New Braunfels City Council has signed off on a fresh round of changes to the Mayfair master framework plan, approving tweaks to land-use maps and a relocated school site inside the 1,880-acre community north of town at its July 13 meeting. The vote comes as the project’s developer has already put roughly $108 million into roads, utilities and other on-site infrastructure, spending that supporters say should help retail, housing and medical projects arrive sooner rather than later.
The council’s action locks in adjustments requested by the project’s applicant and owner and bakes several small but meaningful land-use shifts into the plan, meant to nudge parts of Mayfair toward a more walkable, commercially flexible layout. According to the San Antonio Business Journal, the developer has invested about $108 million in infrastructure, and city leaders said the latest framework changes could help clear a path for future medical development.
Framework Tweaks And Land-Use Shifts
The city packet approved by council lays out a series of focused amendments rather than a wholesale rewrite. The framework adds a Light-Industrial category and broadens allowed uses to cover warehouse and office space along with light manufacturing. The document also updates the use matrix so that “micro-distillery” sits alongside micro-brewery as a permitted option, a small change that could mean a little more variety on tap for future visitors.
On the mapping side, the plan removes about 4.5 acres that TxDOT acquired for additional right of way, converts two four-acre residential parcels into neighborhood commercial sites, and re-routes an LCRA easement into a single 200-foot corridor to clean up the layout. The proposed middle school site shifts as well, moving to sit next to the existing elementary campus to cluster school facilities together. These specific changes and acreage updates are spelled out in the city’s agenda packet and staff recommendation from the City of New Braunfels.
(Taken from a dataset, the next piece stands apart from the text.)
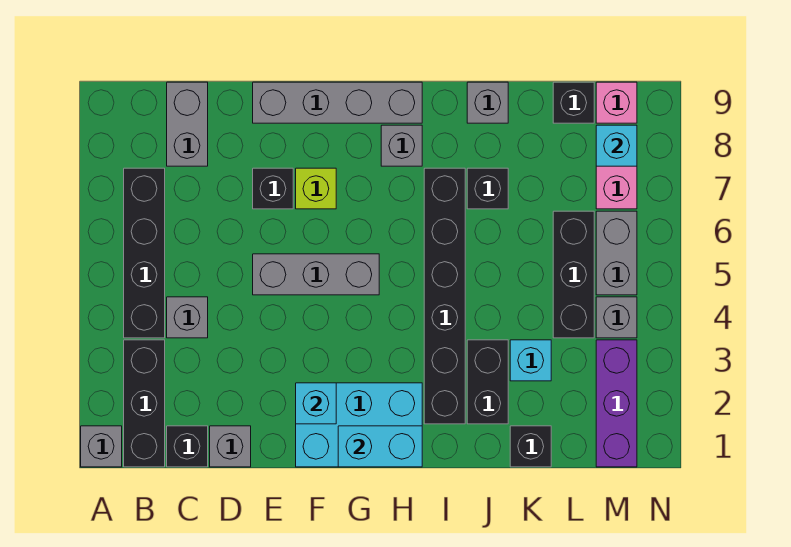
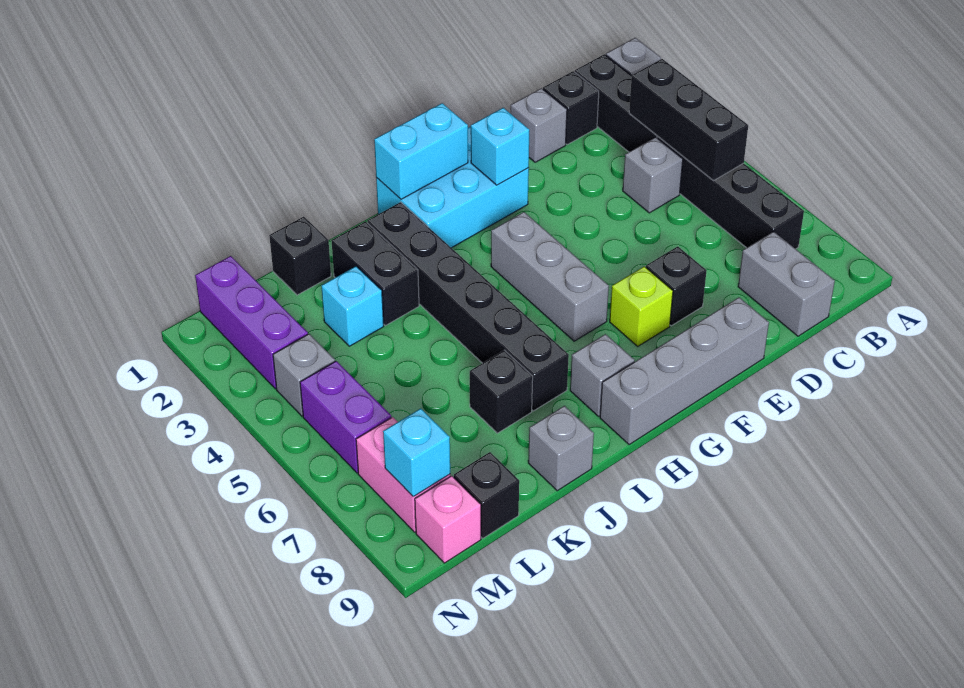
grey 1x3 brick [253,254,379,295] -> grey 1x3 brick turned to [491,212,609,341]
black 1x3 brick [553,211,594,338] -> black 1x3 brick moved to [629,59,748,181]
grey 1x2 brick [596,211,637,295] -> purple 1x2 brick [300,361,391,473]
Developer Spending And What’s Being Built
Mayfair is being built out by SouthStar Communities, and the master plan calls for a mix of neighborhoods, Midtown Mayfair retail and public parks spread across the project footprint. Early neighborhoods are already occupied, and Comal ISD has opened an elementary campus inside the development, giving the community a functioning school before most of the commercial build-out has arrived.
Midtown retail projects and a Costco anchor are in various stages of planning or construction, with the bulk of the heavy lifting so far happening in the form of dirt work, utilities and road connections. For a broader look at the community vision and build-out timeline, the overview on Mayfair's website and coverage from MySA outline how the different pieces are expected to come together.
Traffic, Incentives And Community Stakes
City and county officials have lined up incentives and targeted roadway funding to support the new commercial hubs and the expected traffic growth along I-35, moves they and the developer argue are necessary to make the sites truly shovel-ready. The New Braunfels Chamber notes that the city and county crafted sales tax rebate packages for an anchor tenant and that the New Braunfels Economic Development Corporation put money toward a Kohlenberg interchange intended to ease access to the area. New Braunfels Chamber.
Next Steps
The newly approved amendments operate at the framework level, so the real test comes as the details work their way through sector plans, plats and individual permits required under the Mayfair Development Agreement and its related review steps. City staff recommended approval and the planning commission had already backed the changes, leaving utility permitting, site-specific engineering and any limited-purpose annexation actions as the next items on the to-do list. Full documentation, maps and staff analysis are available in the meeting materials posted by the City of New Braunfels.